In her new book, After Redlining, The Urban Reinvestment Movement in the Era of Deregulation, Author Rebecca K. Marchiel, tells how a Alinsky style community organization discovered the economic underpinnings of urban disinvestment and developed a series of political strategies to successfully combat the forces that create urban slums. This is where the story begins, with The Organization for a Better Austin (OBA).

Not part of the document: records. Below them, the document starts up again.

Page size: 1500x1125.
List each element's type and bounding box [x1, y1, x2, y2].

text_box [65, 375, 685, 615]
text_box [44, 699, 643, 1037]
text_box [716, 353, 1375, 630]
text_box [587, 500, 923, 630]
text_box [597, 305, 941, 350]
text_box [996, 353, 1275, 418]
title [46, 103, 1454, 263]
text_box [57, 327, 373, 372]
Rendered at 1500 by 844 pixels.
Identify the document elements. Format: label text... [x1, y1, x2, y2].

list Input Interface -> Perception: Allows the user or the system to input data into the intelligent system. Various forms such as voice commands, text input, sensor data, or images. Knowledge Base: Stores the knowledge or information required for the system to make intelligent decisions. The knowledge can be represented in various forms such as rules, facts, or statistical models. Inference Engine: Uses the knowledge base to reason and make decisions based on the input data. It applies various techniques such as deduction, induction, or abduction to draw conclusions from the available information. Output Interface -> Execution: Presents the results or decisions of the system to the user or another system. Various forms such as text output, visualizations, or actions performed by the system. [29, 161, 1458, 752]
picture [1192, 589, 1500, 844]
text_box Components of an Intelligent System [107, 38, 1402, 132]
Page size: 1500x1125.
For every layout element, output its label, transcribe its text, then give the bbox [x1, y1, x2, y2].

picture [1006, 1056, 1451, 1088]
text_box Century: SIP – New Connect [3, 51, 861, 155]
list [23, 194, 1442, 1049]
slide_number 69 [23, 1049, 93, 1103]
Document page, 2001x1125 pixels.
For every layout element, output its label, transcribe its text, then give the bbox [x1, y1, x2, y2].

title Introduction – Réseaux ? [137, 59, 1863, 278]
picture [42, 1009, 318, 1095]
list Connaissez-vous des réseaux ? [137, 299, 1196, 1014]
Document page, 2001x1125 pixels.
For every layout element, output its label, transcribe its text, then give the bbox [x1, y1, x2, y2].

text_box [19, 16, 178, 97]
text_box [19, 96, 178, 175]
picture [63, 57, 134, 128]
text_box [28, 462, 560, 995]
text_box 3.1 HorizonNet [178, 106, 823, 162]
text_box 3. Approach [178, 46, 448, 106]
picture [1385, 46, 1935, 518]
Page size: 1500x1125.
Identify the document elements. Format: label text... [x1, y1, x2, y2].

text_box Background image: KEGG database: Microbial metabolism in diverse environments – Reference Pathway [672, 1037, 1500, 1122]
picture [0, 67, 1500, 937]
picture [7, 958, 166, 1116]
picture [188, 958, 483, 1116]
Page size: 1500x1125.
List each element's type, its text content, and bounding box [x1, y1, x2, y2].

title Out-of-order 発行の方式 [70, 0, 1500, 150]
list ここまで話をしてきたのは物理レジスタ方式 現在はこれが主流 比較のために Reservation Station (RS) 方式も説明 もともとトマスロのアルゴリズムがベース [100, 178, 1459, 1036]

OBA's initial steps and mis-steps, eventually leading to effective solutions reveal a process whereby a group of neighborhood leaders, aided by professional community organizers, identified a process that had destroyed urban neighborhoods all over the country and revealed solutions that had stumped professional planners and urbanologists for decades.

 

Led by an Austin homemaker, Gale Cincotta and an Alinsky trained organizer named Shel Trapp, the peoples' organization expanded first to other Chicago neighborhoods. After determining that the solution required national legislation, organized a coalition of urban neighborhood groups called National People's Action (NPA) and pushed two pieces of legislation through Congress against the opposition of the Savings & Loan industry.

 

Meticulously researched and well written, Dr. Marachiel has told a story which badly needed telling. It is a story of ordinary people analyzing a problem, developing solutions, taking control of their shared destiny and making significant social change. For decades, experts viewing urban decay saw only what was in front of them; minorities, welfare recipients, municipal neglect, slumlords, blockbusters. They failed to detect the underlying economic conditions that permitted some of these actors to thrive. It shows the extraordinary things that ordinary people can do. I was one of the community organizers, working in Boston, who had a ringside view of this struggle. I highly recommend After Redlining.